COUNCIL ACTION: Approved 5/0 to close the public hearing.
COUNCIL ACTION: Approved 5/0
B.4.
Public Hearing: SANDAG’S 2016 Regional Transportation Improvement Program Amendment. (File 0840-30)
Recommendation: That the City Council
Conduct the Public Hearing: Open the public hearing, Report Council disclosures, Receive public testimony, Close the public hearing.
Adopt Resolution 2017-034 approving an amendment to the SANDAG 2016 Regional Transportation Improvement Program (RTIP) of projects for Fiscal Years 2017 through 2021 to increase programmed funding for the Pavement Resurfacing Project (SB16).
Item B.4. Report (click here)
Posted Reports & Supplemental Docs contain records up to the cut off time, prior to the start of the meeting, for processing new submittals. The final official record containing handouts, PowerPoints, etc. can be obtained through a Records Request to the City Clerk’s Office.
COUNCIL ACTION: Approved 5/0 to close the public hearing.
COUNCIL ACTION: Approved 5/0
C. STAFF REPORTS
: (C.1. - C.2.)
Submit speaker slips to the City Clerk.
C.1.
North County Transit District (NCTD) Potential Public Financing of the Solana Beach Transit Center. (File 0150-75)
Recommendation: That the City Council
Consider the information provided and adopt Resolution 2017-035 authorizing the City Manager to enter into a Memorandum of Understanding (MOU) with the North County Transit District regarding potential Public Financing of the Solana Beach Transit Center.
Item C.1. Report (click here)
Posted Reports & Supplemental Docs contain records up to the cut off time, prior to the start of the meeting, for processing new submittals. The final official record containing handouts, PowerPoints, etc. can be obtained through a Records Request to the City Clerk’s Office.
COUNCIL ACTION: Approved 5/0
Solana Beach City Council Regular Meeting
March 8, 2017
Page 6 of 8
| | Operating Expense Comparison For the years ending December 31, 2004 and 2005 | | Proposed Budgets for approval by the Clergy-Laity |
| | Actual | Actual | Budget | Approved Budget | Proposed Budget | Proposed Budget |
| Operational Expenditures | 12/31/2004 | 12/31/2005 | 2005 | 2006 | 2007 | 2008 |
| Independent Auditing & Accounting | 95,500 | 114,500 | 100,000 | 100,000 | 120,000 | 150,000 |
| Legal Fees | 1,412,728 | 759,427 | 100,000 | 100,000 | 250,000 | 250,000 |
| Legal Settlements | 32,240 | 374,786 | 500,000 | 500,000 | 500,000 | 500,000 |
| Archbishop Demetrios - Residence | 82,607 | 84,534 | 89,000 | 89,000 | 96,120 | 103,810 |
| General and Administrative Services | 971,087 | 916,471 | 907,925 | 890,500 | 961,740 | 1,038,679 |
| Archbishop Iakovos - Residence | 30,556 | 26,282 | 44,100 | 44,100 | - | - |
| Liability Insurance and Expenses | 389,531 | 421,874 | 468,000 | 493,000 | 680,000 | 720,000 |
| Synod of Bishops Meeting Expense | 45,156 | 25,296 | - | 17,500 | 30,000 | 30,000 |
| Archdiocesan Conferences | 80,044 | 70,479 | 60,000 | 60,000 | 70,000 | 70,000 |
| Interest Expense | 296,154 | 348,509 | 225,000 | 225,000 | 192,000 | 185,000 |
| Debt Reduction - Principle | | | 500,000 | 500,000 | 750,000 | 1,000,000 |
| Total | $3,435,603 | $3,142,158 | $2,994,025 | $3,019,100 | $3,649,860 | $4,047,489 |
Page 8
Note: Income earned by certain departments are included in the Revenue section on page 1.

Your assignment> Write out an exact transcription of the line with "Consider the information" and of each line after it; stop at the end of the records.

Worked solution>
Consider the information provided and adopt Resolution 2017-035 authorizing the City Manager to enter into a Memorandum of Understanding (MOU) with the North County Transit District regarding potential Public Financing of the Solana Beach Transit Center.
Item C.1. Report (click here)
Posted Reports & Supplemental Docs contain records up to the cut off time, prior to the start of the meeting, for processing new submittals. The final official record containing handouts, PowerPoints, etc. can be obtained through a Records Request to the City Clerk’s Office.
COUNCIL ACTION: Approved 5/0
Solana Beach City Council Regular Meeting
March 8, 2017
Page 6 of 8
| | Operating Expense Comparison For the years ending December 31, 2004 and 2005 | | Proposed Budgets for approval by the Clergy-Laity |
| | Actual | Actual | Budget | Approved Budget | Proposed Budget | Proposed Budget |
| Operational Expenditures | 12/31/2004 | 12/31/2005 | 2005 | 2006 | 2007 | 2008 |
| Independent Auditing & Accounting | 95,500 | 114,500 | 100,000 | 100,000 | 120,000 | 150,000 |
| Legal Fees | 1,412,728 | 759,427 | 100,000 | 100,000 | 250,000 | 250,000 |
| Legal Settlements | 32,240 | 374,786 | 500,000 | 500,000 | 500,000 | 500,000 |
| Archbishop Demetrios - Residence | 82,607 | 84,534 | 89,000 | 89,000 | 96,120 | 103,810 |
| General and Administrative Services | 971,087 | 916,471 | 907,925 | 890,500 | 961,740 | 1,038,679 |
| Archbishop Iakovos - Residence | 30,556 | 26,282 | 44,100 | 44,100 | - | - |
| Liability Insurance and Expenses | 389,531 | 421,874 | 468,000 | 493,000 | 680,000 | 720,000 |
| Synod of Bishops Meeting Expense | 45,156 | 25,296 | - | 17,500 | 30,000 | 30,000 |
| Archdiocesan Conferences | 80,044 | 70,479 | 60,000 | 60,000 | 70,000 | 70,000 |
| Interest Expense | 296,154 | 348,509 | 225,000 | 225,000 | 192,000 | 185,000 |
| Debt Reduction - Principle | | | 500,000 | 500,000 | 750,000 | 1,000,000 |
| Total | $3,435,603 | $3,142,158 | $2,994,025 | $3,019,100 | $3,649,860 | $4,047,489 |
Page 8
Note: Income earned by certain departments are included in the Revenue section on page 1.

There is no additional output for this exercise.